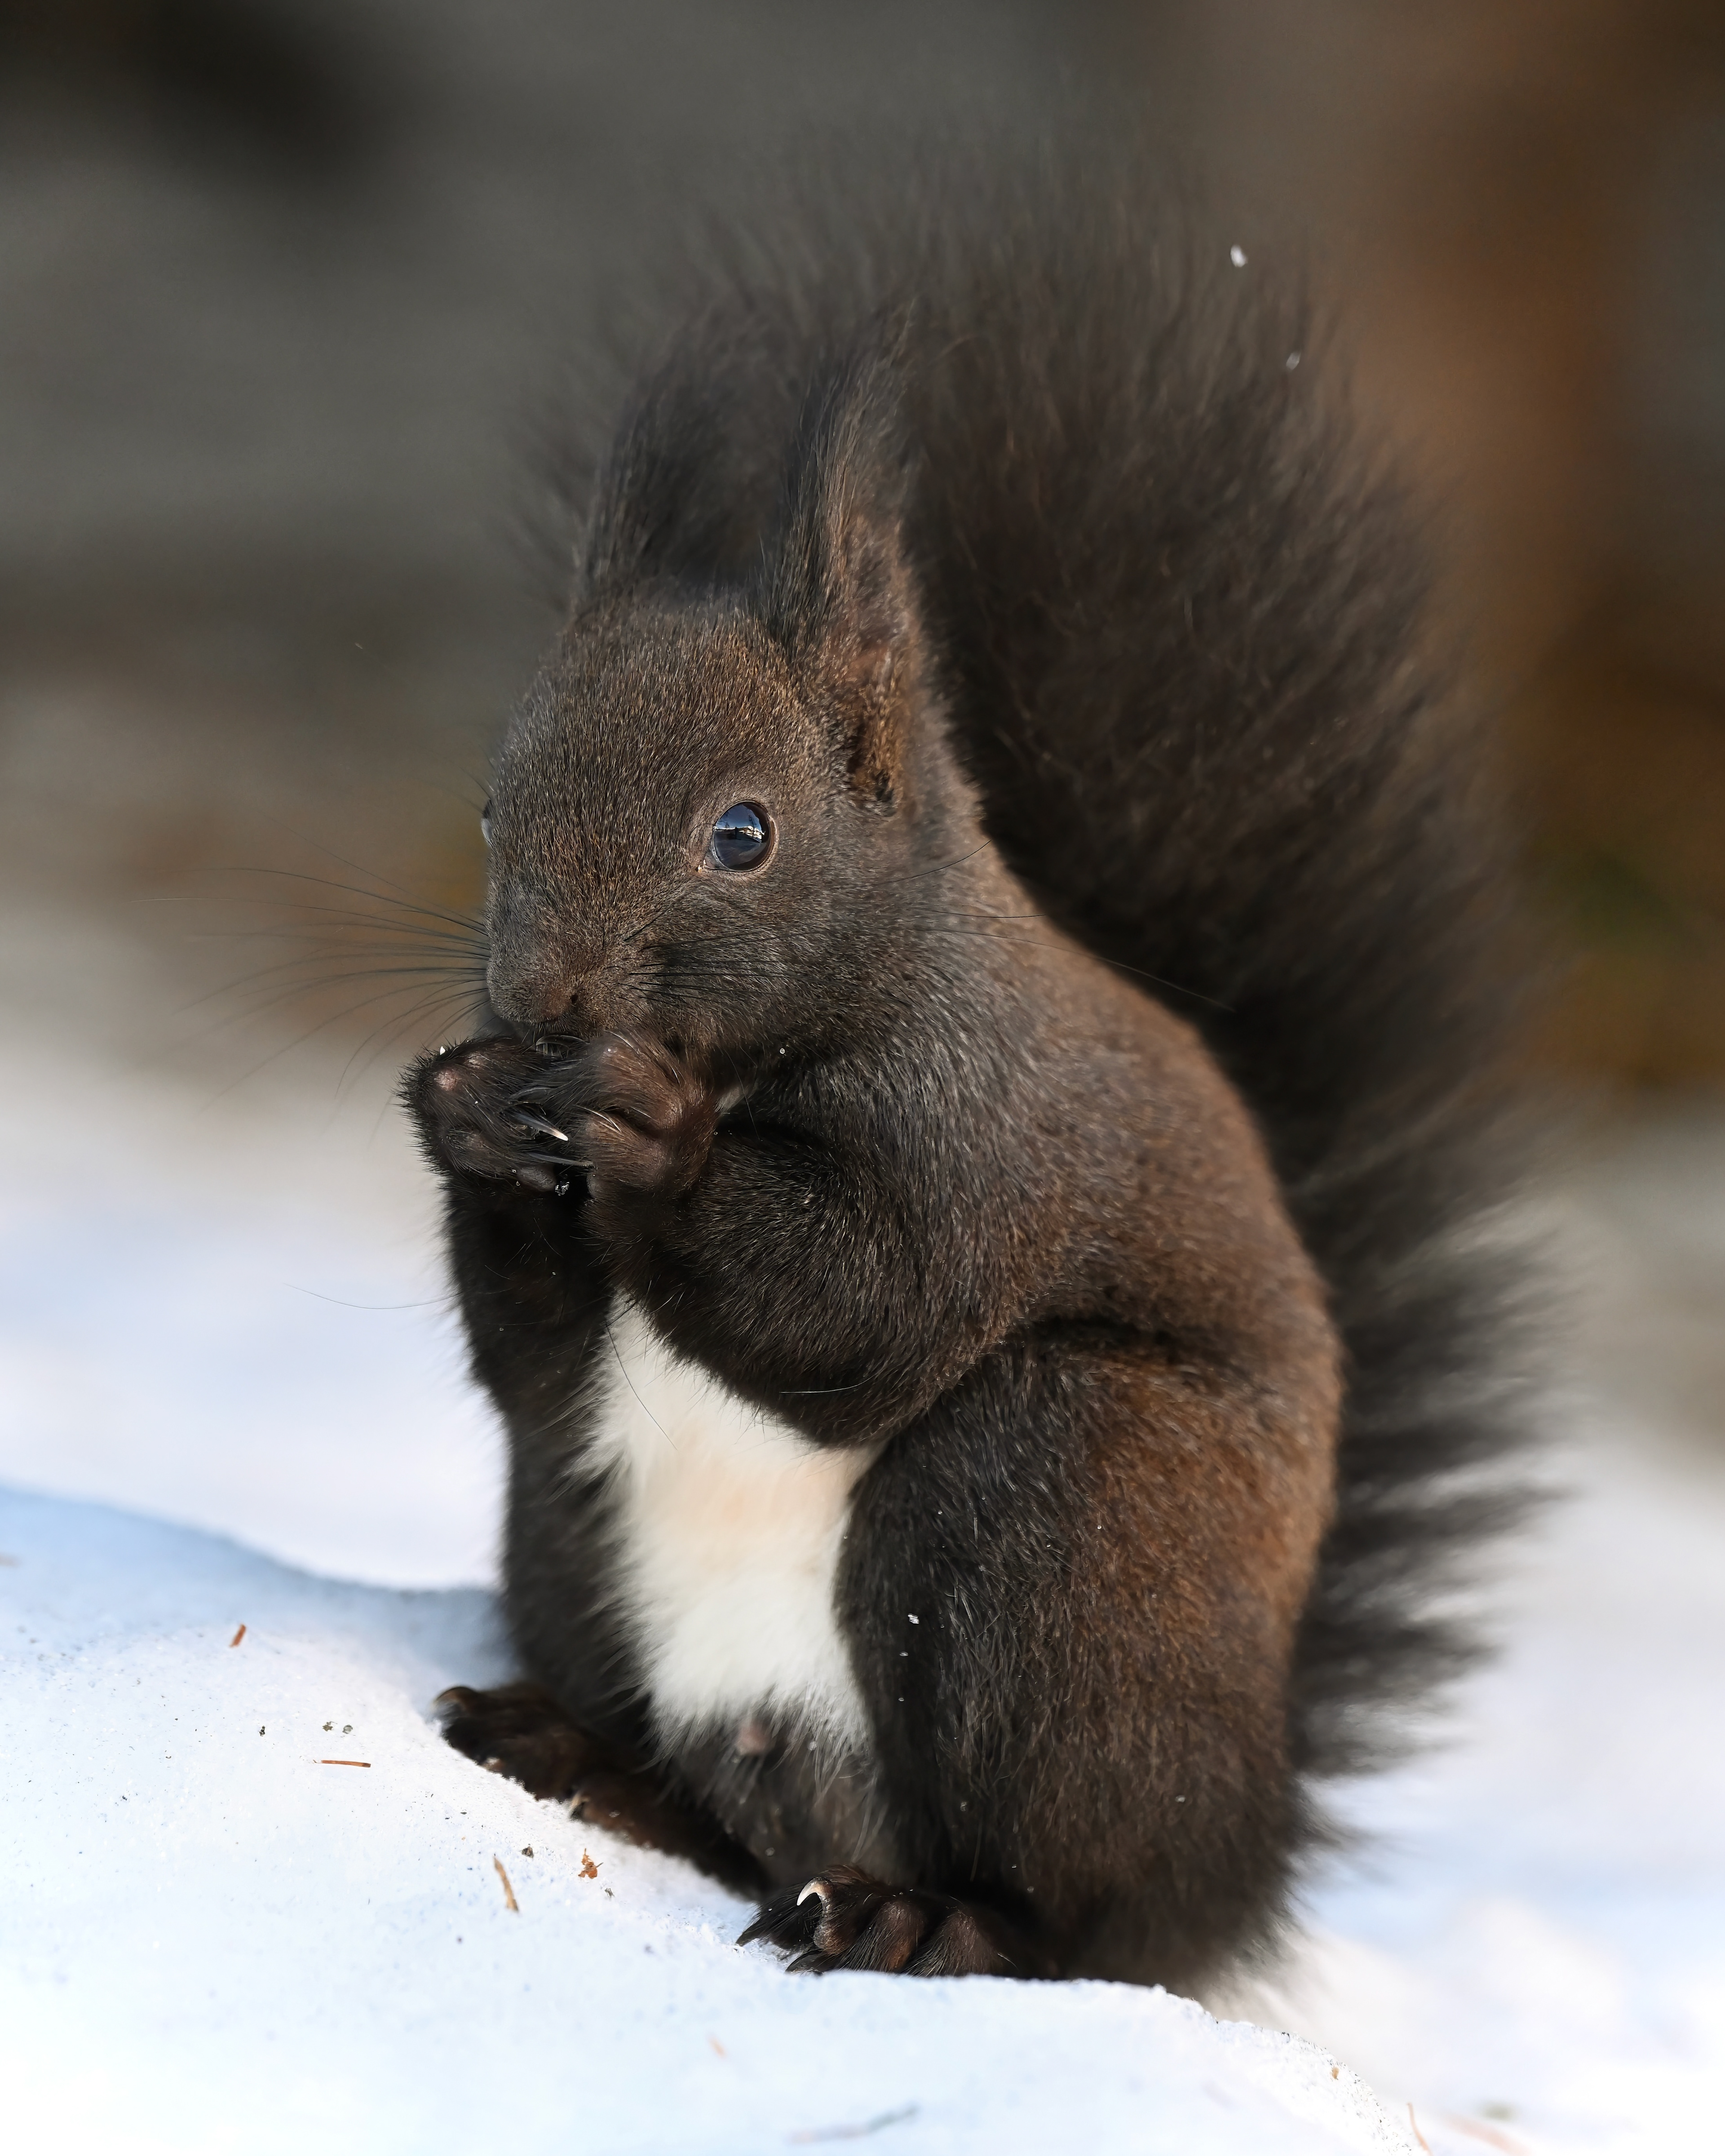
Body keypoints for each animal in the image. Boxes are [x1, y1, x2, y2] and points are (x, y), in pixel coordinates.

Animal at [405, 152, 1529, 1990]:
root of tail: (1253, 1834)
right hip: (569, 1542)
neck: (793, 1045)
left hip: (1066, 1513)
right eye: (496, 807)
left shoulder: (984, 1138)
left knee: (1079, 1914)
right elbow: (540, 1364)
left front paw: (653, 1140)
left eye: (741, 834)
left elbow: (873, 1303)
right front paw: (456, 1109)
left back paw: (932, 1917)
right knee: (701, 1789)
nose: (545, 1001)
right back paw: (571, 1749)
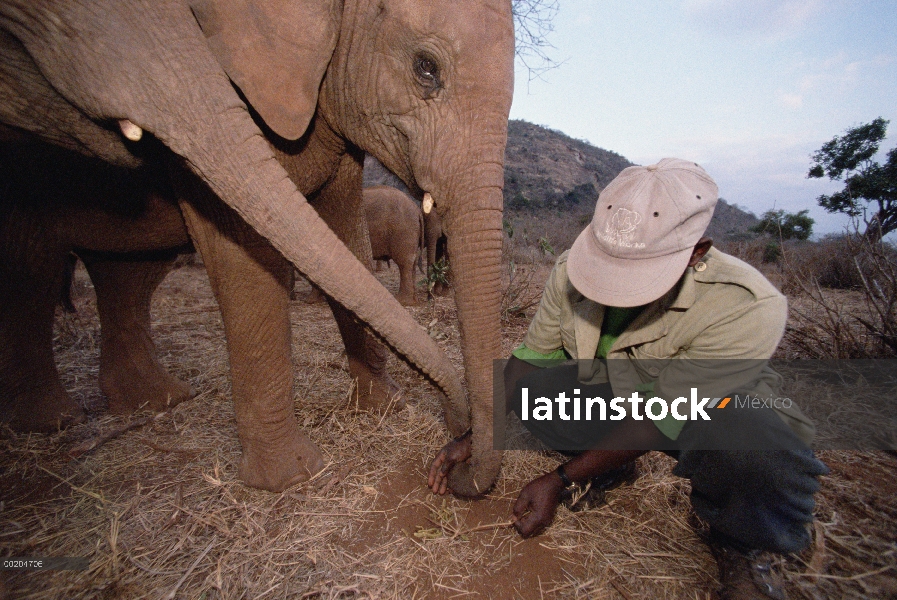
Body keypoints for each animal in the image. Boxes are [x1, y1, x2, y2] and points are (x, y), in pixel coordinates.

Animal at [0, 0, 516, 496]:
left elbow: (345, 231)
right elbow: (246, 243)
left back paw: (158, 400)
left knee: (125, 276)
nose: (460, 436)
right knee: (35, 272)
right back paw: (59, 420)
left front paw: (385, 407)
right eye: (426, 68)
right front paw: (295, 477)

━━━━━━

Could you copy, exactly and with no pictures, each line from the first one above to the line holding "right eye: (496, 807)"?

* **Solution below**
Body keypoints for each animal in the image. Boxes are [x1, y1, x2, y2] and points are (x, y), in pixel coordinates.

Animal at [405, 152, 1529, 1990]:
root of tail: (1253, 1834)
right hip: (569, 1542)
neck: (793, 1045)
left hip: (1066, 1513)
right eye: (496, 807)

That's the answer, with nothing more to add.